Joseph B. Evans, an attorney for Liang, stated in an email to CoinDesk, “There is a legal and appropriate method to administer a DAO. That’s not it. It appears that some companies continue to assume that their creators and promoters may evade accountability by hiding behind screen identities, social media handles, and fictional businesses. My client provided Olympus with much-needed start-up funding, and he is entitled to a portion of its success.
When OlympusDAO was founded a year ago, the project’s innovative bonding and staking mechanisms promised investors rewards over 10,000 percent annualized return (APY). OHM holders were urged to engage with Olympus’ smart contracts based on a set of game theory ideas “memeified” by the project’s community for the system to function.
Theoretically, “hodling,” purchasing, and staking OHM would ensure stable, sky-high profits for the community. Selling, as Liang did, was blasphemy. OlympusDAO was immediately labeled a Ponzi scam by many loud detractors. Yet, the DAO inspired an entire “DeFi 2.0” movement, with KlimaDAO and WonderlandDAO launching their high-yield token systems.

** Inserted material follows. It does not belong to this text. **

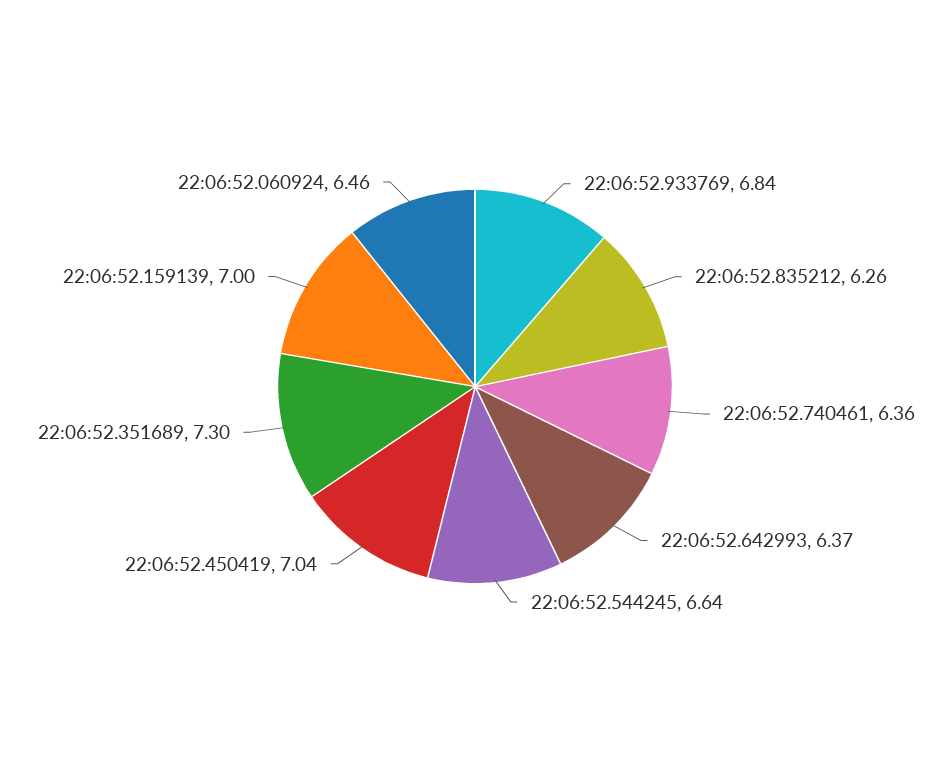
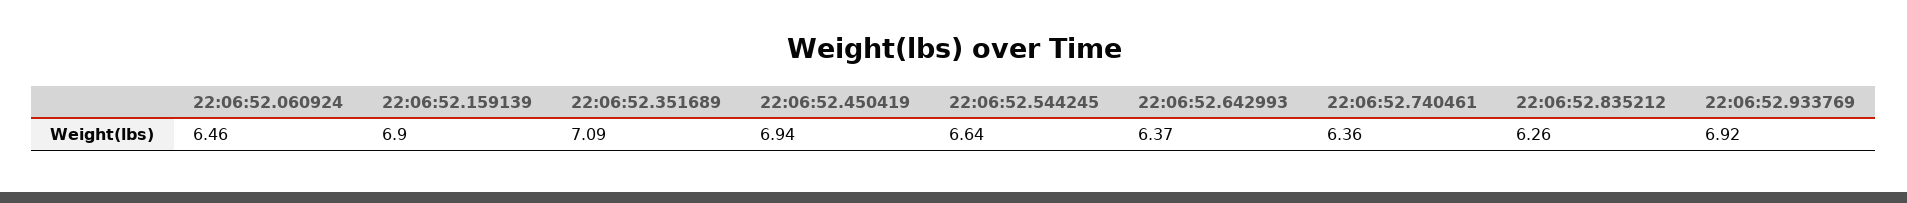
22:06:52.933769: 6.84 -> 6.92
22:06:52.450419: 7.04 -> 6.94
22:06:52.351689: 7.3 -> 7.09
22:06:52.159139: 7 -> 6.9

OlympusDAO has become one of the most popular decentralized financial initiatives, but its designers, “Zeus” and “Apollo,” have stayed secret (possibly until now, in Apollo’s case).
Pseudonymity of a project’s primary contributors is not commonplace in DAOs, and it has been presented as a means for a decentralized community to maintain meritocracy.Liang’s complaint shows there are further motives for DAO designers to conceal their identity. The case comes a few months after the pseudonymous inventor of OlympusDAO’s largest branch, WonderlandDAO, was revealed to be a notorious convicted crook.